Her band features her longtime guitarist and now producer Kevin Laliberte; husband, bassist Drew Birston; Cuban-Canadian percussionist Rosendo ‘Chendy’ Leon; Cuban-Canadian trumpet player Alexander Brown; Cuban-Canadian violinist Osvaldo Rodriguez; bass player Paco Luviano; and Cuban-Canadian tres player Pablosky Rosales.
A proud mother of a daughter and two sons, Martinez is also a vocal ambassador of SOS Children’s Village, an international children’s charity that offers safe and nurturing family homes to more than 80,000 orphaned and abandoned children in 134 countries around the world.
Martinez traveled to Namibia and Mexico to witness first-hand how “groups of orphaned or abandoned children are cared for in family homes by women who have dedicated their lives to being mothers to these kids.
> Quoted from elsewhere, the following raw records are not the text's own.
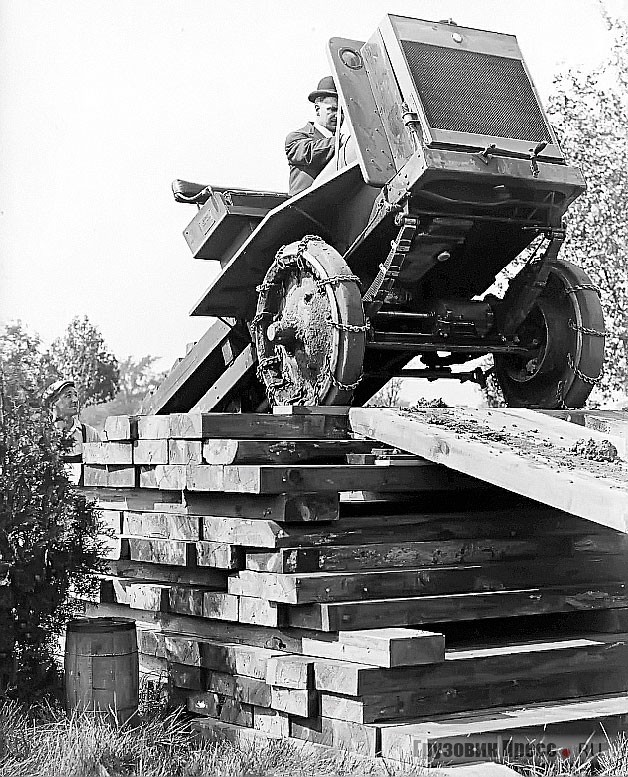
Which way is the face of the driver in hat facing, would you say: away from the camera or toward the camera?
toward the camera

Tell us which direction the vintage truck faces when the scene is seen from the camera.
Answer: facing the viewer and to the right of the viewer

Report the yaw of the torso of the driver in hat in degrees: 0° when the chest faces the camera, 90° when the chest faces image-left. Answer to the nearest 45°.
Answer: approximately 315°
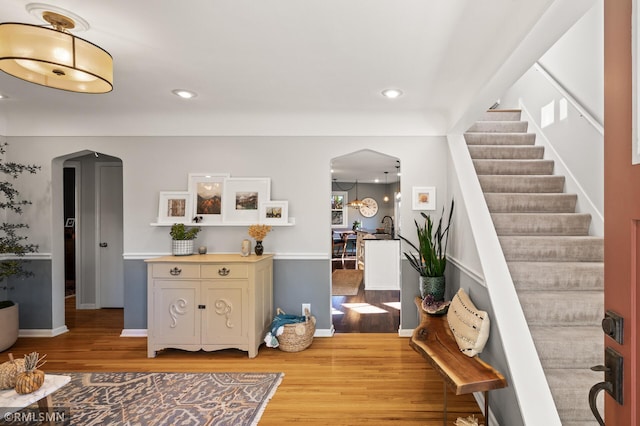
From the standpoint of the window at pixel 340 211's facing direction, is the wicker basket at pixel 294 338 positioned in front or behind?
in front

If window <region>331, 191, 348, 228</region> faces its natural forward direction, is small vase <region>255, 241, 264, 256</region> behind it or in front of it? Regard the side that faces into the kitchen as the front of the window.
in front

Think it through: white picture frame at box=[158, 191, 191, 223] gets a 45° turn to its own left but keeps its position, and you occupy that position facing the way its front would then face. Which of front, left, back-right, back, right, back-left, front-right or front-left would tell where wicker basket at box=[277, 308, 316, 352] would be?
front

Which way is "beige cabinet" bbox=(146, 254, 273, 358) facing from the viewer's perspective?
toward the camera

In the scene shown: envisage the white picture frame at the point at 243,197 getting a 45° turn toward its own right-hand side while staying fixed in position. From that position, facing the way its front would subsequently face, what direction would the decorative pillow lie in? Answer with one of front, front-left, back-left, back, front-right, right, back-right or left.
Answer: left

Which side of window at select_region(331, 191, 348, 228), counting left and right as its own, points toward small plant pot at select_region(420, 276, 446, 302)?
front

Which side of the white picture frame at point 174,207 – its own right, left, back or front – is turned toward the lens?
front

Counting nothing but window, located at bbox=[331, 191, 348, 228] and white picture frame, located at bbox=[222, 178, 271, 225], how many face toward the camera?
2

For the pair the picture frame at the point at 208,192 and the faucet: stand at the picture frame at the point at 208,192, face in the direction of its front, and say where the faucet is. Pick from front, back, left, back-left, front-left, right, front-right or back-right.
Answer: back-left

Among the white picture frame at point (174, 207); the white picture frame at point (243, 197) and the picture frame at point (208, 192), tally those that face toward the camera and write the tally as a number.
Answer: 3

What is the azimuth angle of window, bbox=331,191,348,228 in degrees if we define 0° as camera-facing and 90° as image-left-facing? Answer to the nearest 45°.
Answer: approximately 0°

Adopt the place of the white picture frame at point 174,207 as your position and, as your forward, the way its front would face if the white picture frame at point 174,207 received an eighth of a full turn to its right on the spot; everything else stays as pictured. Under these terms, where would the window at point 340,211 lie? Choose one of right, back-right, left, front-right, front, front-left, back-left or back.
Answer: back

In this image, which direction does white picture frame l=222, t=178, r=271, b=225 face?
toward the camera

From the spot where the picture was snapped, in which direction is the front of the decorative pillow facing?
facing the viewer and to the left of the viewer
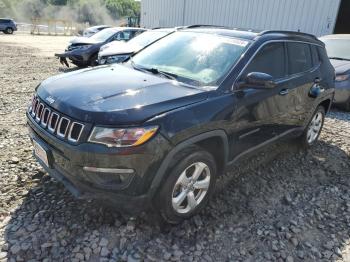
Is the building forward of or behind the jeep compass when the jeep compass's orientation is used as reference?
behind

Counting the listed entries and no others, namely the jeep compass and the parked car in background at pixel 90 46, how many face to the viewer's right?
0

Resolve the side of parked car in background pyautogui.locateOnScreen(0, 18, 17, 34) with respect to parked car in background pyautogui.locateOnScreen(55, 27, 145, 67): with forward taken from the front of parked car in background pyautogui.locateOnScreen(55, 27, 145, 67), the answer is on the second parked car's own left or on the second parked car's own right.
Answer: on the second parked car's own right

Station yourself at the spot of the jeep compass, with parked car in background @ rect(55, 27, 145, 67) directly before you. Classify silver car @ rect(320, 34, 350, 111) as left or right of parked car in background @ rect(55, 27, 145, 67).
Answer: right

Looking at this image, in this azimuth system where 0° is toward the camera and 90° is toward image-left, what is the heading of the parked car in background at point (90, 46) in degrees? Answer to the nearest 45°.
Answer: approximately 45°

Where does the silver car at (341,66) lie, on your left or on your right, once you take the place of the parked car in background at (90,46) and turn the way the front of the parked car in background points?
on your left

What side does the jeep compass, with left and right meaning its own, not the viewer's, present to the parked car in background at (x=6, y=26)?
right

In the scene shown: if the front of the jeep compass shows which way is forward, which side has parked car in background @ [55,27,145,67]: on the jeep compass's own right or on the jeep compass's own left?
on the jeep compass's own right

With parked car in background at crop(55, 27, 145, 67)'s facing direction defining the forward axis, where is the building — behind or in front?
behind

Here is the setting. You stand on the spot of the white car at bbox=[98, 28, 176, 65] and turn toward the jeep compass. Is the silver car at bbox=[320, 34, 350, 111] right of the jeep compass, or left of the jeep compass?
left

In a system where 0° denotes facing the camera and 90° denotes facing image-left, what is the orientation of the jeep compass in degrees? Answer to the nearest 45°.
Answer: approximately 45°
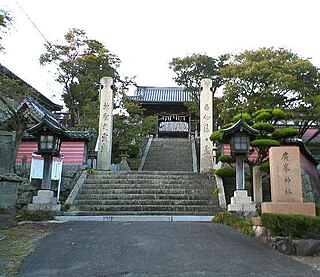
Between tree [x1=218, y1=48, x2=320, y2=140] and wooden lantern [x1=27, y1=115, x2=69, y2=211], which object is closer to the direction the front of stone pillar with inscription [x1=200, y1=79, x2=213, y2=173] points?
the wooden lantern

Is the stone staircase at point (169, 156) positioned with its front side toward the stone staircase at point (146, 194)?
yes

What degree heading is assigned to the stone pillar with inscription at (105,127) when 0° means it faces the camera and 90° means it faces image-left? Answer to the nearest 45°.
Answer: approximately 0°

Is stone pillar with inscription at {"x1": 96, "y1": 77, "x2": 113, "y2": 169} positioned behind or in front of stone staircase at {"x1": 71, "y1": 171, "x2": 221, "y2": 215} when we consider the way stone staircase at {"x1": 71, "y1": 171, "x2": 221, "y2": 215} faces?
behind

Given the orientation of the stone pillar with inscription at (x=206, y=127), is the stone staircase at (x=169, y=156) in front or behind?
behind

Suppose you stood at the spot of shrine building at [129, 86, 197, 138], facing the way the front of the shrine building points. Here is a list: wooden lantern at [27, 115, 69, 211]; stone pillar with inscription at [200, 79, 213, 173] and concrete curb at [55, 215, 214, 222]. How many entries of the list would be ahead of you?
3

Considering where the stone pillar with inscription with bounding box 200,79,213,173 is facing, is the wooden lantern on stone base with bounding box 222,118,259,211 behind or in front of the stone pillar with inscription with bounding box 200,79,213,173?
in front
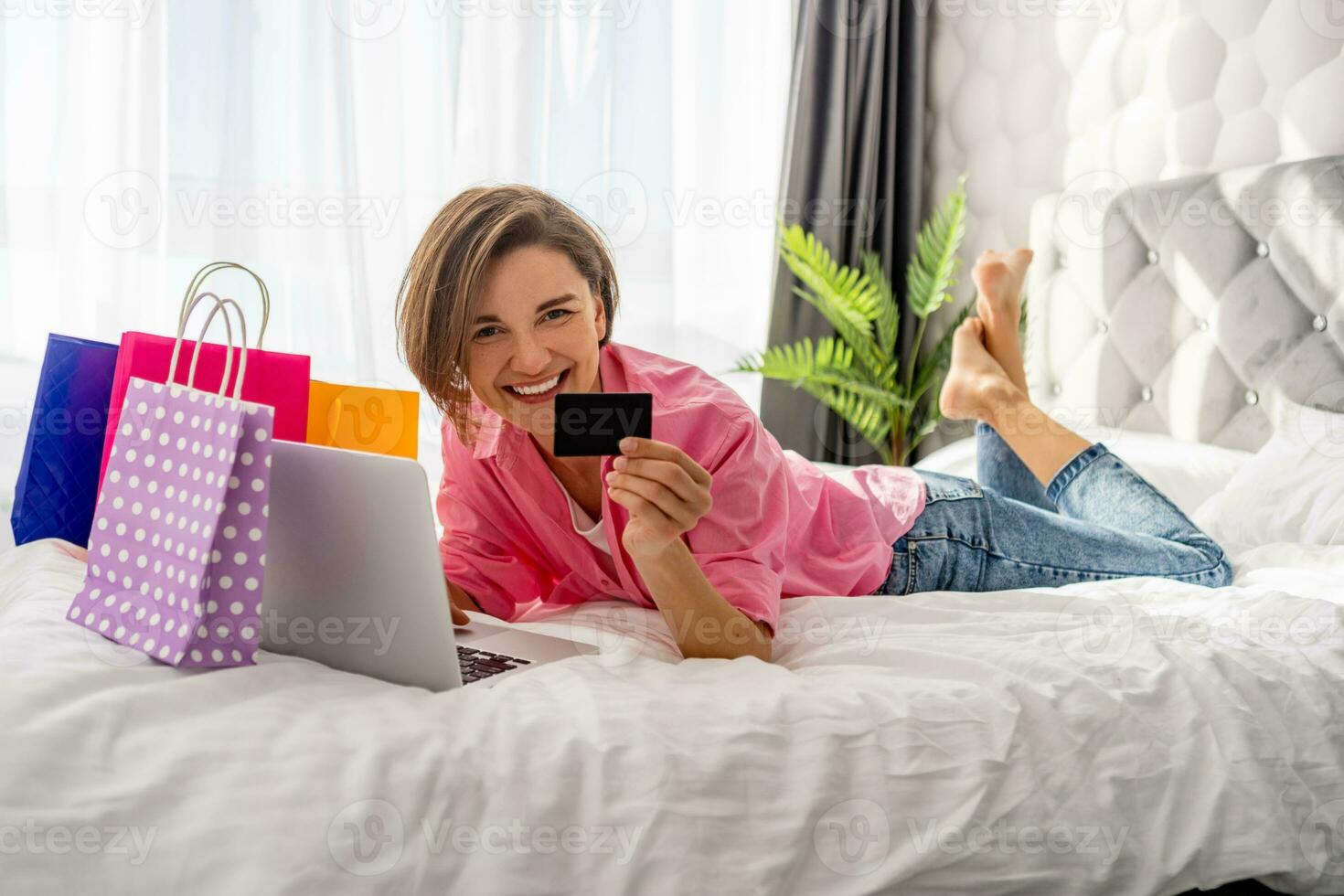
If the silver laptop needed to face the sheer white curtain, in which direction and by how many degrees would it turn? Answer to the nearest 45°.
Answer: approximately 45° to its left

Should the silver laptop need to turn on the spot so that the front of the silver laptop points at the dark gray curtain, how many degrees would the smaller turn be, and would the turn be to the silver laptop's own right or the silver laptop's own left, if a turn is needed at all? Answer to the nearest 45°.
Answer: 0° — it already faces it

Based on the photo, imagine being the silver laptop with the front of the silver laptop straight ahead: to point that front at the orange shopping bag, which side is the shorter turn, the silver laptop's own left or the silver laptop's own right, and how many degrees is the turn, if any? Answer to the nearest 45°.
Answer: approximately 45° to the silver laptop's own left

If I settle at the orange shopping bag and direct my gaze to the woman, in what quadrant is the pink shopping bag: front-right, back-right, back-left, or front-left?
back-right

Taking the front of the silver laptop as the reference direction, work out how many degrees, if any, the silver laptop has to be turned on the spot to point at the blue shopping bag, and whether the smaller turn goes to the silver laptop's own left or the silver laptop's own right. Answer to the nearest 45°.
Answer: approximately 90° to the silver laptop's own left

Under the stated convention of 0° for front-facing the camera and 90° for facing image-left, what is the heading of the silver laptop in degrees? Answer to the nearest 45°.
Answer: approximately 225°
It’s amazing to see how the children are thriving when they are kept with their brothers and sisters and can remain as a family supporting one another.”
Inspired by the children she cared for in Namibia, Martinez wrote Under African Skies for them.
She may have learned her work ethic from her parents, but it was children – her own and those from SOS Children’s Village – that taught her “you can really only do one thing at a time well. When I’m acting, that’s what I’m doing. When I’m singing, I throw my heart and soul into it.”
Today, she serves on the Advisory Board of Music Canada charged with promoting and protecting the value of Canadian music and its production.
“I believe there’s both strength and hope in diversity. Making music that evokes emotion and lifts your mood is one way of moving forward.”